Work order >>
Output every record below exactly as it appears.

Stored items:
• • • • • • •
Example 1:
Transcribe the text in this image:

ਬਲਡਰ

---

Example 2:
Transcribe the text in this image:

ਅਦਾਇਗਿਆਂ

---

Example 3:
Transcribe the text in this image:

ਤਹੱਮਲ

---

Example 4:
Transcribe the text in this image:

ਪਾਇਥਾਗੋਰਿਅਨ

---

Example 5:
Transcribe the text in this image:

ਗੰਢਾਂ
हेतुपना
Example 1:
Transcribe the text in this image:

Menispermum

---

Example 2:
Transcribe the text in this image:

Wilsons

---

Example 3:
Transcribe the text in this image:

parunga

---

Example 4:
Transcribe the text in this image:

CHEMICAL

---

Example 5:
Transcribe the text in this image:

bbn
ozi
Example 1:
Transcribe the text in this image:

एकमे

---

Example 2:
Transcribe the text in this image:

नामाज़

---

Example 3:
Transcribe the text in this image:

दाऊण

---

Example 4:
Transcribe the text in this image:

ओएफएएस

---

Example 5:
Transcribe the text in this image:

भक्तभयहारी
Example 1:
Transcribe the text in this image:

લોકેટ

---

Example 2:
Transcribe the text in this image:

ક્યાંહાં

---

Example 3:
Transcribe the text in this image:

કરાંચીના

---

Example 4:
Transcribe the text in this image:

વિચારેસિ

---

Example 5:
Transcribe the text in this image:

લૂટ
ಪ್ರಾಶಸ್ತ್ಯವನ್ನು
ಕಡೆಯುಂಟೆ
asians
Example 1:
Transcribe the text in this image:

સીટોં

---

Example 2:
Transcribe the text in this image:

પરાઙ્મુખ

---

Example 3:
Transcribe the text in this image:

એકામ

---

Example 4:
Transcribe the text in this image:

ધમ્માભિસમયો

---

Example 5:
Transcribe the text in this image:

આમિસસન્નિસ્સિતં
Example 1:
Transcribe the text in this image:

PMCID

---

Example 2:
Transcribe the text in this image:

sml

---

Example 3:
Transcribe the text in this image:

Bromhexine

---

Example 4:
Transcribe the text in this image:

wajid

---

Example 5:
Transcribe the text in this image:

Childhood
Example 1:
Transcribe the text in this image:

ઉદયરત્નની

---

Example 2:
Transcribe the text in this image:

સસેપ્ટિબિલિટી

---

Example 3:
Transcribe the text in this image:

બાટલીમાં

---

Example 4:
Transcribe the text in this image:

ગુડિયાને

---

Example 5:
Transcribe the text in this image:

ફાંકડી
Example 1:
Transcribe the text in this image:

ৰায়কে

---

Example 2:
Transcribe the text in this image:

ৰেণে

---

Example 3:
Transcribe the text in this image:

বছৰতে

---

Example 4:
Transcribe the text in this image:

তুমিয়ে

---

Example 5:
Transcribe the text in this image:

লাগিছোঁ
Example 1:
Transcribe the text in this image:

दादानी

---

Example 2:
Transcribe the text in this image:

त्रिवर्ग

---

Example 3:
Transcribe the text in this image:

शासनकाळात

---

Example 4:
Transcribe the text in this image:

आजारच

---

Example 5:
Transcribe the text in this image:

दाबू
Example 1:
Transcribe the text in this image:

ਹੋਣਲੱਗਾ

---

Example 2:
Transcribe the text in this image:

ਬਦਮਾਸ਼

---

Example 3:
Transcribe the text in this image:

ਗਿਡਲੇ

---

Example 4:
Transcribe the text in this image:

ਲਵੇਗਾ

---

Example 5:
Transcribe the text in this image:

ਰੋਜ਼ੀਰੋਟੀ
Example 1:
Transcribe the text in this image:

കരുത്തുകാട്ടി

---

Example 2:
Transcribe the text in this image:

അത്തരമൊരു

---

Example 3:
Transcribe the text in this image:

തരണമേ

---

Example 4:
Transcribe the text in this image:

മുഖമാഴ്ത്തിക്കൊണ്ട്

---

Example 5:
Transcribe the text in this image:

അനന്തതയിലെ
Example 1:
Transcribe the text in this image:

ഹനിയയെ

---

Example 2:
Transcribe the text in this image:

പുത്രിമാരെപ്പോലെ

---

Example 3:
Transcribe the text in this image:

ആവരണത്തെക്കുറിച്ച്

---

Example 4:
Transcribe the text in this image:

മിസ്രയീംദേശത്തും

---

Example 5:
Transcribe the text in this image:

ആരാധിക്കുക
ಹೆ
• • • • • • •
Answer section >>
Example 1:
Transcribe the text in this image:

ਬਲਡਰ

---

Example 2:
Transcribe the text in this image:

ਅਦਾਇਗਿਆਂ

---

Example 3:
Transcribe the text in this image:

ਤਹੱਮਲ

---

Example 4:
Transcribe the text in this image:

ਪਾਇਥਾਗੋਰਿਅਨ

---

Example 5:
Transcribe the text in this image:

ਗੰਢਾਂ
हेतुपना
Example 1:
Transcribe the text in this image:

Menispermum

---

Example 2:
Transcribe the text in this image:

Wilsons

---

Example 3:
Transcribe the text in this image:

parunga

---

Example 4:
Transcribe the text in this image:

CHEMICAL

---

Example 5:
Transcribe the text in this image:

bbn
ozi
Example 1:
Transcribe the text in this image:

एकमे

---

Example 2:
Transcribe the text in this image:

नामाज़

---

Example 3:
Transcribe the text in this image:

दाऊण

---

Example 4:
Transcribe the text in this image:

ओएफएएस

---

Example 5:
Transcribe the text in this image:

भक्तभयहारी
Example 1:
Transcribe the text in this image:

લોકેટ

---

Example 2:
Transcribe the text in this image:

ક્યાંહાં

---

Example 3:
Transcribe the text in this image:

કરાંચીના

---

Example 4:
Transcribe the text in this image:

વિચારેસિ

---

Example 5:
Transcribe the text in this image:

લૂટ
ಪ್ರಾಶಸ್ತ್ಯವನ್ನು
ಕಡೆಯುಂಟೆ
asians
Example 1:
Transcribe the text in this image:

સીટોં

---

Example 2:
Transcribe the text in this image:

પરાઙ્મુખ

---

Example 3:
Transcribe the text in this image:

એકામ

---

Example 4:
Transcribe the text in this image:

ધમ્માભિસમયો

---

Example 5:
Transcribe the text in this image:

આમિસસન્નિસ્સિતં
Example 1:
Transcribe the text in this image:

PMCID

---

Example 2:
Transcribe the text in this image:

sml

---

Example 3:
Transcribe the text in this image:

Bromhexine

---

Example 4:
Transcribe the text in this image:

wajid

---

Example 5:
Transcribe the text in this image:

Childhood
Example 1:
Transcribe the text in this image:

ઉદયરત્નની

---

Example 2:
Transcribe the text in this image:

સસેપ્ટિબિલિટી

---

Example 3:
Transcribe the text in this image:

બાટલીમાં

---

Example 4:
Transcribe the text in this image:

ગુડિયાને

---

Example 5:
Transcribe the text in this image:

ફાંકડી
Example 1:
Transcribe the text in this image:

ৰায়কে

---

Example 2:
Transcribe the text in this image:

ৰেণে

---

Example 3:
Transcribe the text in this image:

বছৰতে

---

Example 4:
Transcribe the text in this image:

তুমিয়ে

---

Example 5:
Transcribe the text in this image:

লাগিছোঁ
Example 1:
Transcribe the text in this image:

दादानी

---

Example 2:
Transcribe the text in this image:

त्रिवर्ग

---

Example 3:
Transcribe the text in this image:

शासनकाळात

---

Example 4:
Transcribe the text in this image:

आजारच

---

Example 5:
Transcribe the text in this image:

दाबू
Example 1:
Transcribe the text in this image:

ਹੋਣਲੱਗਾ

---

Example 2:
Transcribe the text in this image:

ਬਦਮਾਸ਼

---

Example 3:
Transcribe the text in this image:

ਗਿਡਲੇ

---

Example 4:
Transcribe the text in this image:

ਲਵੇਗਾ

---

Example 5:
Transcribe the text in this image:

ਰੋਜ਼ੀਰੋਟੀ
Example 1:
Transcribe the text in this image:

കരുത്തുകാട്ടി

---

Example 2:
Transcribe the text in this image:

അത്തരമൊരു

---

Example 3:
Transcribe the text in this image:

തരണമേ

---

Example 4:
Transcribe the text in this image:

മുഖമാഴ്ത്തിക്കൊണ്ട്

---

Example 5:
Transcribe the text in this image:

അനന്തതയിലെ
Example 1:
Transcribe the text in this image:

ഹനിയയെ

---

Example 2:
Transcribe the text in this image:

പുത്രിമാരെപ്പോലെ

---

Example 3:
Transcribe the text in this image:

ആവരണത്തെക്കുറിച്ച്

---

Example 4:
Transcribe the text in this image:

മിസ്രയീംദേശത്തും

---

Example 5:
Transcribe the text in this image:

ആരാധിക്കുക
ಹೆ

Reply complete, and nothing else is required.